(Written exercise): Can you pull the taxonomy lines, from kingdom down to common name, out of all the data below and copy each one word for word in its original order?

(Provided entries):
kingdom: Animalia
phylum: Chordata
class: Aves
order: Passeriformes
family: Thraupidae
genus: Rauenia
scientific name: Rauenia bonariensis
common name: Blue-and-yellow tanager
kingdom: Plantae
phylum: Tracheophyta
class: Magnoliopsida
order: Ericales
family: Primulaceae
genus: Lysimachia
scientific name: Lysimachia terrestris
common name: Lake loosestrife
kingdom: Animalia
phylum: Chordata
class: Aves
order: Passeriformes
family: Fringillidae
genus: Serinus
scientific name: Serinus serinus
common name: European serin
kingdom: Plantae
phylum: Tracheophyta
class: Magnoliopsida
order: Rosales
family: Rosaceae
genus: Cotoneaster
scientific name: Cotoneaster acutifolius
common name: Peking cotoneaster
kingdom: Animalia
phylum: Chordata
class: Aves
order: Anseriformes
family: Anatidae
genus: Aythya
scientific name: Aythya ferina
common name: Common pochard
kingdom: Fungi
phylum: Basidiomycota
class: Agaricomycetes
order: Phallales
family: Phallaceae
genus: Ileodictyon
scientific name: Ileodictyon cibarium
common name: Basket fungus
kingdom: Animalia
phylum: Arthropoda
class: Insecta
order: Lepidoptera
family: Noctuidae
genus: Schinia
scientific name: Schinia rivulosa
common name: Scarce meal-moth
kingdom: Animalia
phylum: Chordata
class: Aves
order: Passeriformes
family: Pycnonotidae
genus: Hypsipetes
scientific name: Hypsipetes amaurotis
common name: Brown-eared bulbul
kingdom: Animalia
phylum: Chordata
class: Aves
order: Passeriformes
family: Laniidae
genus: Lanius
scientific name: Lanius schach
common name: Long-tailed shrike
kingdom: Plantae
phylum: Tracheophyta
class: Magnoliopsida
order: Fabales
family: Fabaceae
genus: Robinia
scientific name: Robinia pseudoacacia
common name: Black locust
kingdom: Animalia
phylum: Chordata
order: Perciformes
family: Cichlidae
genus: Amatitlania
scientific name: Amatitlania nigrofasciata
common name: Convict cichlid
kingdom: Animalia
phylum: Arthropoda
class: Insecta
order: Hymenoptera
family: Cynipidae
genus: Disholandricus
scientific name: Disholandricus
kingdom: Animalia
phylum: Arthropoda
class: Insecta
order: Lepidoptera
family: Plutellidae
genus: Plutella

(Exercise output):
kingdom: Animalia
phylum: Chordata
class: Aves
order: Passeriformes
family: Thraupidae
genus: Rauenia
scientific name: Rauenia bonariensis
common name: Blue-and-yellow tanager
kingdom: Plantae
phylum: Tracheophyta
class: Magnoliopsida
order: Ericales
family: Primulaceae
genus: Lysimachia
scientific name: Lysimachia terrestris
common name: Lake loosestrife
kingdom: Animalia
phylum: Chordata
class: Aves
order: Passeriformes
family: Fringillidae
genus: Serinus
scientific name: Serinus serinus
common name: European serin
kingdom: Plantae
phylum: Tracheophyta
class: Magnoliopsida
order: Rosales
family: Rosaceae
genus: Cotoneaster
scientific name: Cotoneaster acutifolius
common name: Peking cotoneaster
kingdom: Animalia
phylum: Chordata
class: Aves
order: Anseriformes
family: Anatidae
genus: Aythya
scientific name: Aythya ferina
common name: Common pochard
kingdom: Fungi
phylum: Basidiomycota
class: Agaricomycetes
order: Phallales
family: Phallaceae
genus: Ileodictyon
scientific name: Ileodictyon cibarium
common name: Basket fungus
kingdom: Animalia
phylum: Arthropoda
class: Insecta
order: Lepidoptera
family: Noctuidae
genus: Schinia
scientific name: Schinia rivulosa
common name: Scarce meal-moth
kingdom: Animalia
phylum: Chordata
class: Aves
order: Passeriformes
family: Pycnonotidae
genus: Hypsipetes
scientific name: Hypsipetes amaurotis
common name: Brown-eared bulbul
kingdom: Animalia
phylum: Chordata
class: Aves
order: Passeriformes
family: Laniidae
genus: Lanius
scientific name: Lanius schach
common name: Long-tailed shrike
kingdom: Plantae
phylum: Tracheophyta
class: Magnoliopsida
order: Fabales
family: Fabaceae
genus: Robinia
scientific name: Robinia pseudoacacia
common name: Black locust
kingdom: Animalia
phylum: Chordata
order: Perciformes
family: Cichlidae
genus: Amatitlania
scientific name: Amatitlania nigrofasciata
common name: Convict cichlid
kingdom: Animalia
phylum: Arthropoda
class: Insecta
order: Hymenoptera
family: Cynipidae
genus: Disholandricus
scientific name: Disholandricus
kingdom: Animalia
phylum: Arthropoda
class: Insecta
order: Lepidoptera
family: Plutellidae
genus: Plutella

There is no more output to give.